Array Based Detection of SNPs
SNPs are single nucleotide base alterations which occur in at least 1% of the population at regular intervals in the genome. SNPs vary amoungst individuals, and can be linked to phenotypes such as cancer susceptibility and drug response (10). SNP microarrays can test an individual for established SNP patterns associated with diseases such as lung cancer. SNP array studies of non-smoking lung-cancer patients have been identified novel SNP patterns for diagnostic use (15).
Array based detection of SNPs utilizes the same hybridization principles as the aforementioned array based techniques. However, in a SNP array, a single gene is represented by both “perfect match” probes and multiple immobilized “mismatch” probes which differ by one or a few specific nucleotides to represent SNP patterns (16). Genomic DNA from a single sample hybridizes to the chip with greater frequency to specific SNPs associated with that person. Fluorescence intensity is measured, and the resulting SNP pattern is screened for similarity with established SNP patterns associated with certain phenotypes (17). SNP genotyping by SNP array is less expensive and time consuming as sequencing methods, and can be used to study copy-number neutral loss of heterozygosity. Limitations include the aforementioned limitations associated with all array-based techniques (18).
In summary, array-based techniques have revolutionalized research and treatment of not just lung cancer, but all cancers.
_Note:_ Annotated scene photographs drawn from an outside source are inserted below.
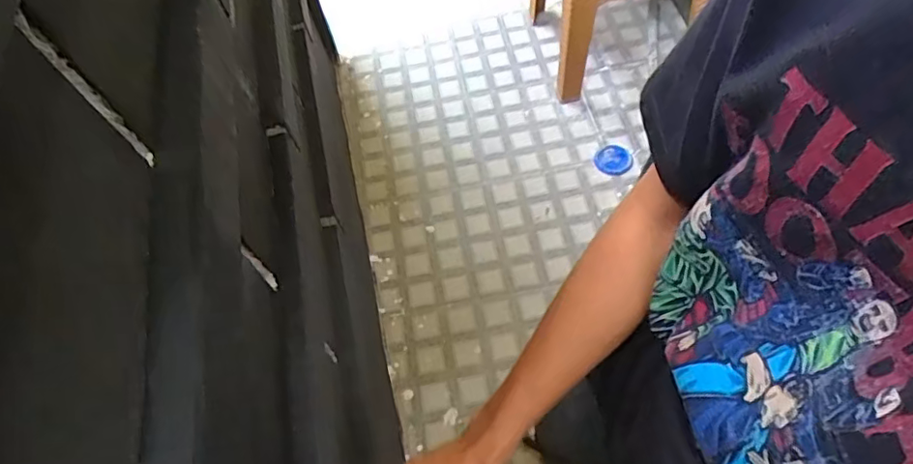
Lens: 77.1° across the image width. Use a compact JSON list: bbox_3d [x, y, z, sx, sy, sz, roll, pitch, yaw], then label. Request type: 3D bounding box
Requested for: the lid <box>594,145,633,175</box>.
[{"bbox_3d":[0.512,-0.235,1.869,0.113,0.019,0.128,-16,51,7],"label":"lid"}]

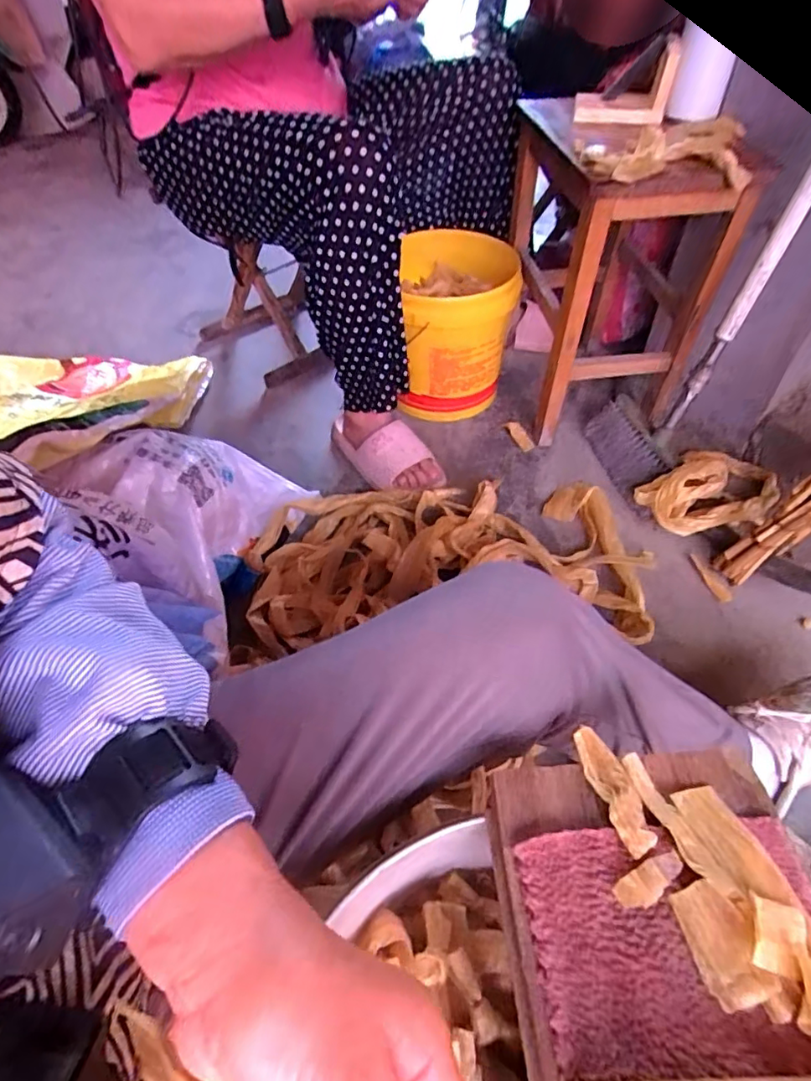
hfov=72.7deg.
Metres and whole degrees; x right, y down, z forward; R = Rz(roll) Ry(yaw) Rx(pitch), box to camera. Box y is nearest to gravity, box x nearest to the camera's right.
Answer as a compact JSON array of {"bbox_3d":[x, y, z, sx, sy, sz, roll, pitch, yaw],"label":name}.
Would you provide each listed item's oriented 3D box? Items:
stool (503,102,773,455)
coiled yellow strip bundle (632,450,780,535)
[{"bbox_3d":[0.326,-0.435,0.936,0.261,0.440,0.383,-6,49,-3],"label":"stool"},{"bbox_3d":[0.477,-0.084,0.854,0.241,0.076,0.155,-35,56,-25],"label":"coiled yellow strip bundle"}]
Array-based techniques have proven superior to cytogenic techniques for molecular tumor phenotyping due to genome-wide and high-throughput capabilities (1). The transition of array-based molecular tumor phenotyping from “bench-to-bedside” is becoming a reality. Vast amounts of expression analysis or biomarker data will create challenges for data interpretation, and utilization in clinic, and demand competency in bioinformatics in the field of oncology (19).